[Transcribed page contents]
--------------------------------------------------

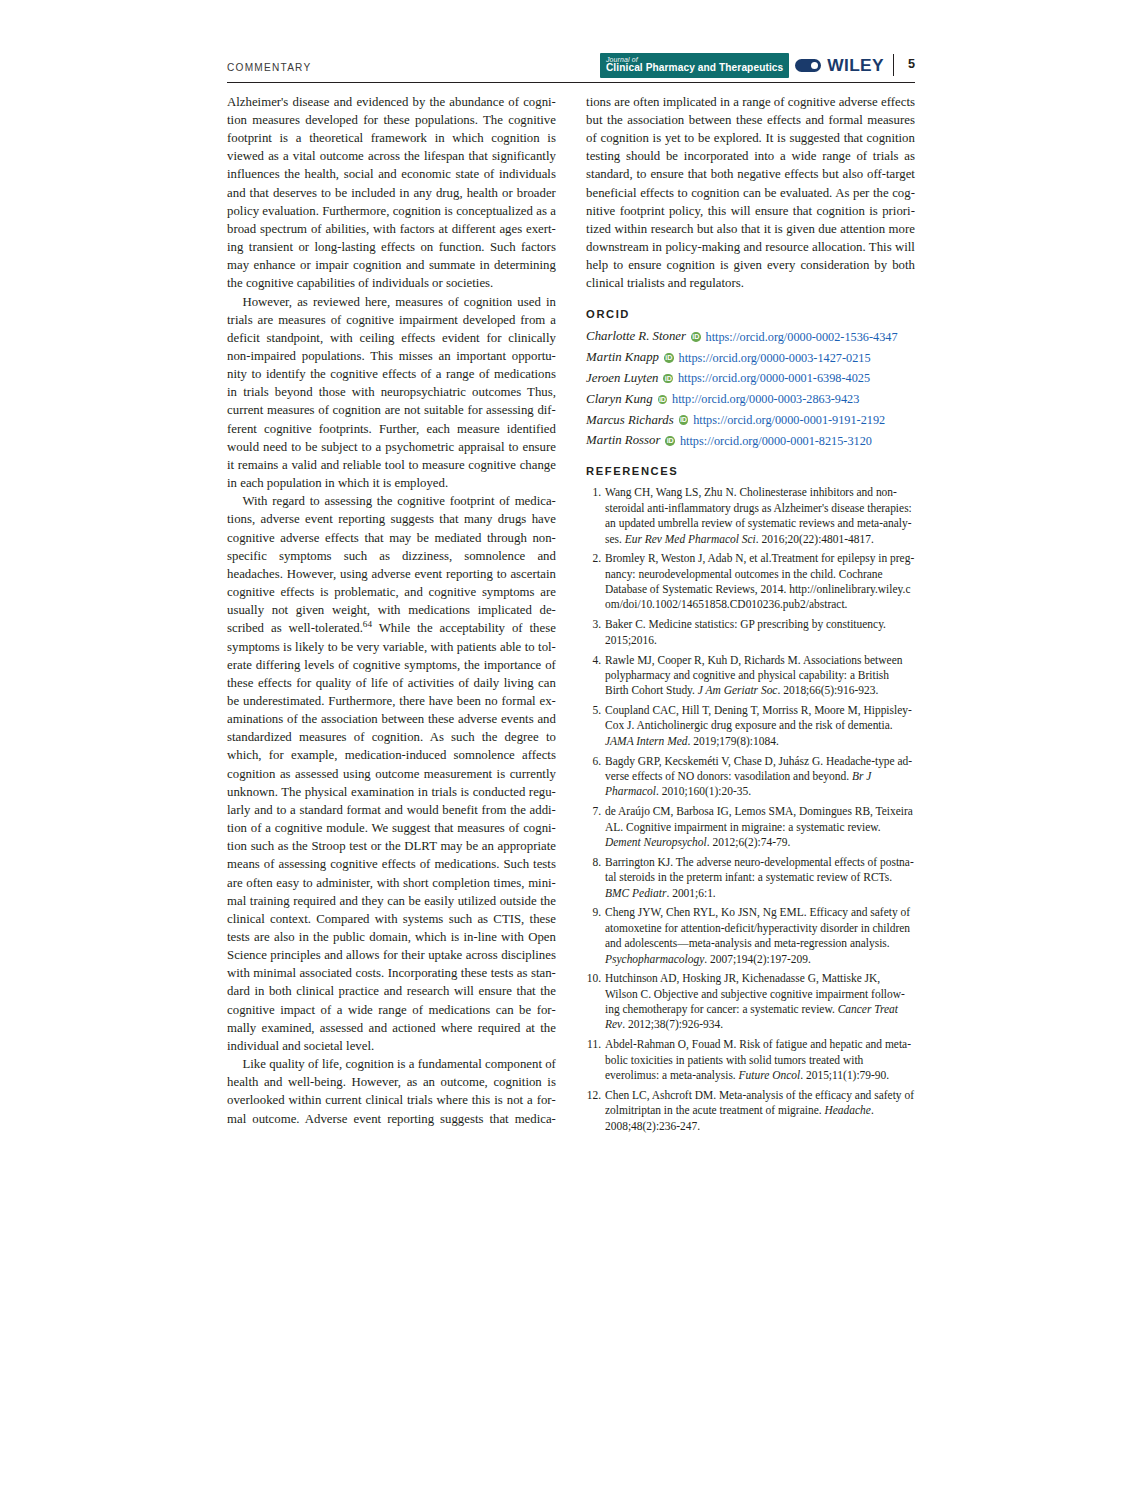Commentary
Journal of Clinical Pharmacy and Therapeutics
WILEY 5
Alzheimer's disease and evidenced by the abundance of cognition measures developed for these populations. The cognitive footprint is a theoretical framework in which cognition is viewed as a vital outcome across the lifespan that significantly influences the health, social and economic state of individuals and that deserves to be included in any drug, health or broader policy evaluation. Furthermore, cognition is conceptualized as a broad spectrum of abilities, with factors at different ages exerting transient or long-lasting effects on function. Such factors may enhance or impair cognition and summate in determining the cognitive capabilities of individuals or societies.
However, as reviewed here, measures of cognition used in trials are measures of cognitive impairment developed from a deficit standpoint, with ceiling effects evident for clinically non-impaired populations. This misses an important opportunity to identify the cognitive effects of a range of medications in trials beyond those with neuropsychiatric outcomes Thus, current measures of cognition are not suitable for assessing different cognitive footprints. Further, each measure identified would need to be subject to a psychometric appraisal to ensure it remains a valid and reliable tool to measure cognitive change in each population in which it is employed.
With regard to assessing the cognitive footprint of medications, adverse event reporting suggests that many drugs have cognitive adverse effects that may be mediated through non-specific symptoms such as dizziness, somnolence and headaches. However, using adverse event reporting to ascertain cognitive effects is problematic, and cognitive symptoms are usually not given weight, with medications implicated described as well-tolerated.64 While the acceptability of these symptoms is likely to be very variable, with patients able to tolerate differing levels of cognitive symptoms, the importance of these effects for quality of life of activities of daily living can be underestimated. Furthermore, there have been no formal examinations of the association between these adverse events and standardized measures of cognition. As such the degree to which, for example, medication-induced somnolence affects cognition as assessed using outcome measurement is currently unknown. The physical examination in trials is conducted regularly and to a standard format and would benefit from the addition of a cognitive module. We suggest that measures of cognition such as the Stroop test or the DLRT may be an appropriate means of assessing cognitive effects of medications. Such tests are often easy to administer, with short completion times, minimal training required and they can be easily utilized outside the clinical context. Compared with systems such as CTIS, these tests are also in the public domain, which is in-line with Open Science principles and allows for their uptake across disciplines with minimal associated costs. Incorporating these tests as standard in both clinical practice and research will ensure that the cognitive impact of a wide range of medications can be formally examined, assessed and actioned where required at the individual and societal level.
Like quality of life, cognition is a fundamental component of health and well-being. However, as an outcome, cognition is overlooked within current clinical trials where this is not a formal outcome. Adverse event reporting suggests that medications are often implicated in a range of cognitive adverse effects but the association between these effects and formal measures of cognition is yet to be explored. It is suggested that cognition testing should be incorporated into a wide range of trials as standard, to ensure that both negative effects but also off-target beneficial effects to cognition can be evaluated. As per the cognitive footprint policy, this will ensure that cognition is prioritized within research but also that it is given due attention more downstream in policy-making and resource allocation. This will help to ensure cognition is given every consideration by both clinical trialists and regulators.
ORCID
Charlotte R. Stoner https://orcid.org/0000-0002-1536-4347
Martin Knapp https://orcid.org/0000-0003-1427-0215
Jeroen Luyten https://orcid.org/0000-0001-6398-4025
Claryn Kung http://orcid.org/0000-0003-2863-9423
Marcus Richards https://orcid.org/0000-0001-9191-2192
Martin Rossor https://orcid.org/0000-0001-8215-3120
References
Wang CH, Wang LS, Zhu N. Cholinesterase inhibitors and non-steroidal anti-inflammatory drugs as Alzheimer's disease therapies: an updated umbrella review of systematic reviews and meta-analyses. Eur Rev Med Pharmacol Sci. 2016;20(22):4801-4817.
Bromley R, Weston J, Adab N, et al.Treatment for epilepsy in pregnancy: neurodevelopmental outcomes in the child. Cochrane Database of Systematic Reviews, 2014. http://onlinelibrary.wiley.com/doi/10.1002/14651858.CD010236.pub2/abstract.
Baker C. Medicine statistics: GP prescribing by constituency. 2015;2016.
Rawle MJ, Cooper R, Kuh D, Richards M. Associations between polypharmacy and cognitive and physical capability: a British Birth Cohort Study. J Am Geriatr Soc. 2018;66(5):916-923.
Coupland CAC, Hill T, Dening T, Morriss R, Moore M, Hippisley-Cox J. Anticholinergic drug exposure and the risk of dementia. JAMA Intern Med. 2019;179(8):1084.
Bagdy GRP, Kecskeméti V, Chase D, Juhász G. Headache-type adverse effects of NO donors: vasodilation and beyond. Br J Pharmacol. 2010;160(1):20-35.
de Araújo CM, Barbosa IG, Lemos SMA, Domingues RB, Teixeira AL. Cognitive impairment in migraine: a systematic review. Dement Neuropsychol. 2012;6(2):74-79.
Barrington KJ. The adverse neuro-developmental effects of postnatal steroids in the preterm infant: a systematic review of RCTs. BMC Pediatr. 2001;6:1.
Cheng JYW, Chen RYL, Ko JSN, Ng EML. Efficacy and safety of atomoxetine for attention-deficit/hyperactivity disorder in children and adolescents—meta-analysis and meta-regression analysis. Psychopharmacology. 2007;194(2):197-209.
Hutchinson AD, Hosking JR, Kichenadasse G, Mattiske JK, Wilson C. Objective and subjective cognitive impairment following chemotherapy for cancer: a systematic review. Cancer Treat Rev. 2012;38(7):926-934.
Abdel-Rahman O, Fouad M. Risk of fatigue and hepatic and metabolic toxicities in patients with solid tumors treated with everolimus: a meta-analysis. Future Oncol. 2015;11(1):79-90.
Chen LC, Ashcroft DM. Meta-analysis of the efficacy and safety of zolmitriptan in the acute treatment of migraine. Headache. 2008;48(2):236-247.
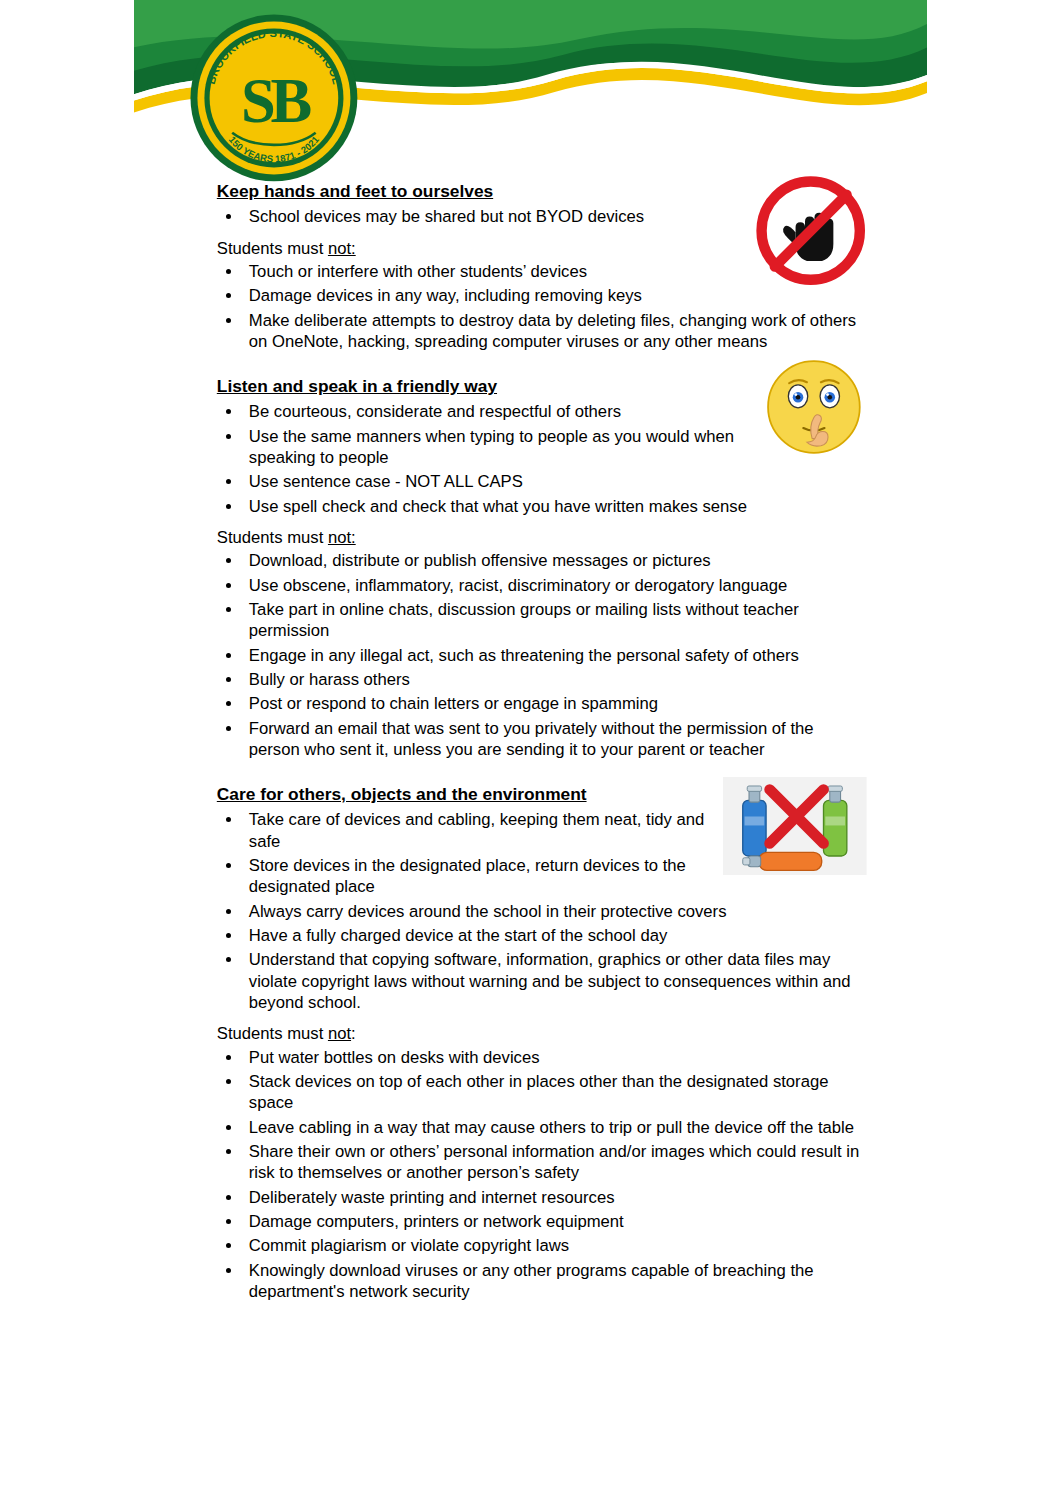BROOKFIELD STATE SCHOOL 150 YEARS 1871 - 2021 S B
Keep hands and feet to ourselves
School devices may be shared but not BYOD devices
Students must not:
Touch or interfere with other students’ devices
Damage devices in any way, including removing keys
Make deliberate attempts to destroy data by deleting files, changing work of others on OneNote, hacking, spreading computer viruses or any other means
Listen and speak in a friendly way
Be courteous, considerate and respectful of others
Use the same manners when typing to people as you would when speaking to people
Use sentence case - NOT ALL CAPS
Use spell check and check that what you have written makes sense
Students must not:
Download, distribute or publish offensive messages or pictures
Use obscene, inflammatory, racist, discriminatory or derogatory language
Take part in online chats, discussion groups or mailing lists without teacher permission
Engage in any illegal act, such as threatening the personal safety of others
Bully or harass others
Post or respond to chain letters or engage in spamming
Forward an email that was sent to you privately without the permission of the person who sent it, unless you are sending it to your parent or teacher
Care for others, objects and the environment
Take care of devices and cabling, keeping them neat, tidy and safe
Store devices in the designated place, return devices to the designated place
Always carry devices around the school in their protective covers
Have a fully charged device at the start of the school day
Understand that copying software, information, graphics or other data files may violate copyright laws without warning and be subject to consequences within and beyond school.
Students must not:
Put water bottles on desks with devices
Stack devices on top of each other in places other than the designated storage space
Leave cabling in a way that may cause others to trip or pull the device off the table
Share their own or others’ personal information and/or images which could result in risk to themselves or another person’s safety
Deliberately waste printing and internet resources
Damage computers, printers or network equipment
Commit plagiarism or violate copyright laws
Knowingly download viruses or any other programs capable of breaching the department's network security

--------------------------------------------------

* **ACTION ITEM**: Work out how many lines of the data hold the string "disease". State only that number.

* **EXERCISE SOLUTION**: 2